Bu sene geçtiğimiz yıllardan farklı olarak Kaleiçi­ni de 10K parkuruna ekleyen organizasyon yetkilileri, yarışın bitiş noktasını da Atatürk Parkının arka tarafındaki dar yola taşımıştı. Dünya da birçok örneğini gördüğümüz park, mesire alanı bitişli yarışlar çimlerin, gölgelikler olması sebebiyle aslında çok keyiflidir. Ama Runatolia 2017 de yolun daralmış olması, koşarak gelen 21K koşucularının, 10K nın yürüyen katılımcılarına denk gelmesi  ile birleşti.
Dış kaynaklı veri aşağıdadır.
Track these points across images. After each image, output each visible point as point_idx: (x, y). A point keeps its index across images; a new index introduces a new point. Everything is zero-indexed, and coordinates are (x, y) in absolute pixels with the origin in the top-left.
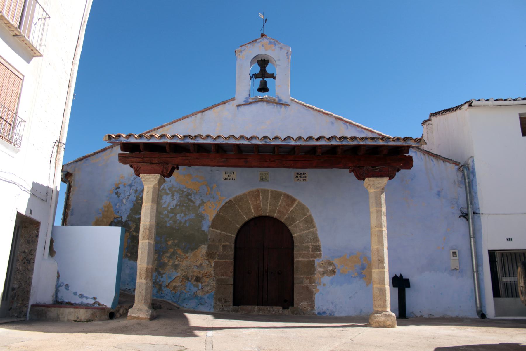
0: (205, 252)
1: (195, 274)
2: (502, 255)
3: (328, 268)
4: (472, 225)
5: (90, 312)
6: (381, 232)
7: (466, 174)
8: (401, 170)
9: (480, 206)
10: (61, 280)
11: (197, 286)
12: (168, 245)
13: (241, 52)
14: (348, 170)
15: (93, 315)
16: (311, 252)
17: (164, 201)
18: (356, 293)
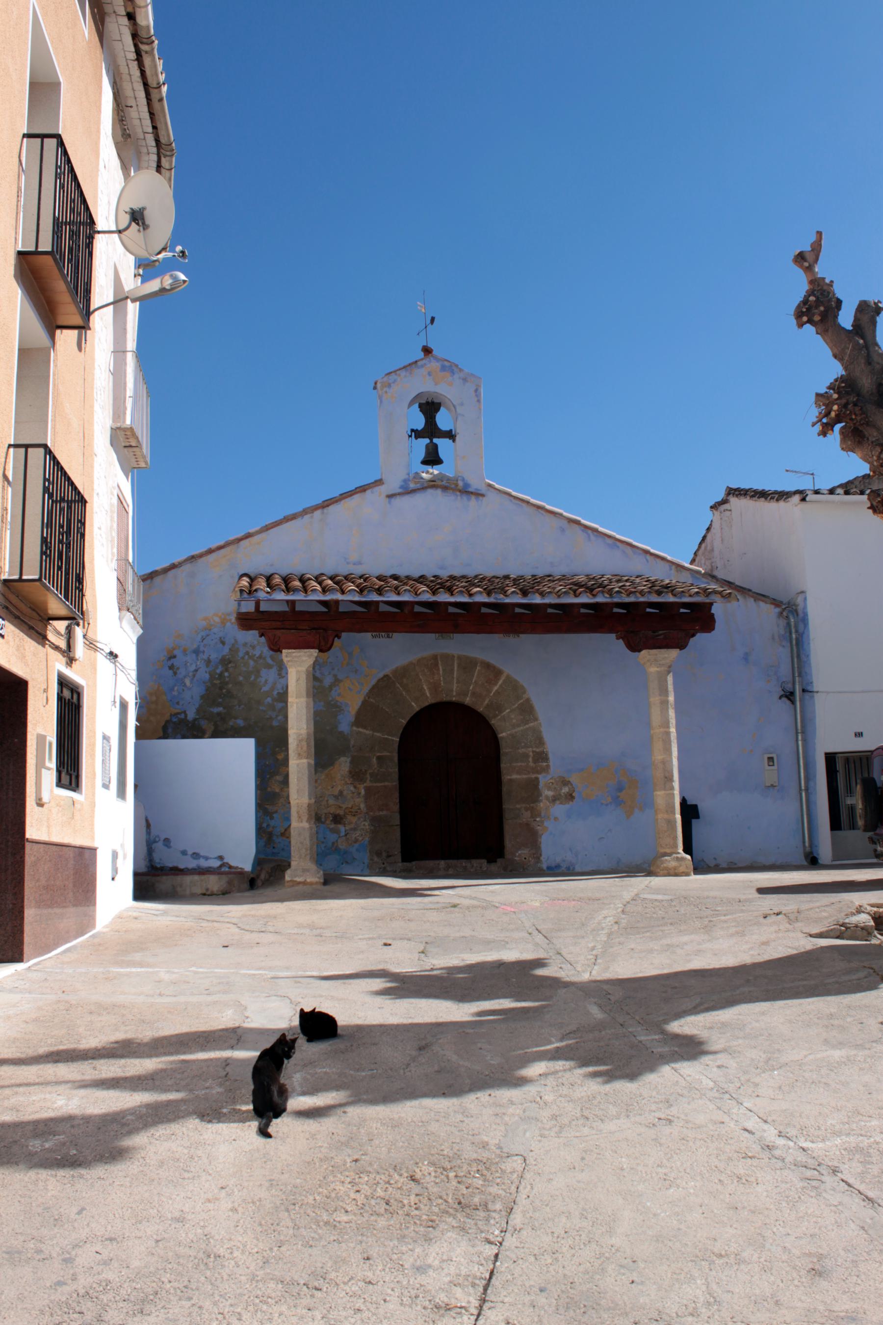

Son kilometresine girmiş olan yarı maraton koşucularının kalan enerjilerini beklenmedik şekilde harcamasına sebep oldu.  Ani dur-kalk hatta çarplarla, zaman zaman sertleşebilen diyologlar yaşandı. Üstüne üstlük, bu duruma bir de bitiş çizgisinin olması gerekenden 300mt kadar daha ileriye taşınması eklenince, kendi adıma söylemek gerekirse, yarışmanın son metrelerini çekilmez hale geldi.  Doğa şartları sebebiyle mecburen olması gerekenden ileride veya geride bitiş çizgisine ultra maratonlar ve patika yarışlarında alışığızdır. Bir yol koşusunda ileriye taşınmasına ben ilk kez karşılaştım ve anlam veremedim.  Bu sebepten bitiş çizgisine hızlı girmek hevesim, pilim bittiğinden kursağımda kaldı.10K yürüyüşüne çıkmış katılımcıların demoralize etmesi sebebiyle yarışımı saatim 21.1 gösterdiğinde  sonlandırdım. Yürüyerek bitiş çizgisine geldiğimde tam bir kaos vardı.  Chipleri okutmak için halıya basmamız gereken yerde bir kalabalık duruyor,  koşarak gelenler onların üzerine çıkıyordu. Tam bir madalya galeyanı yaşanıyordu. Kısa süre sonra biraz ileriye alınan madalya dağıtım noktasında bu sefer koşmayanların da ulaşabileceği bir noktaya alındı. Yarışla alakası olmayan izleyicilerin de  anı madalyalarından almak için araya girmesine şahit oldum. 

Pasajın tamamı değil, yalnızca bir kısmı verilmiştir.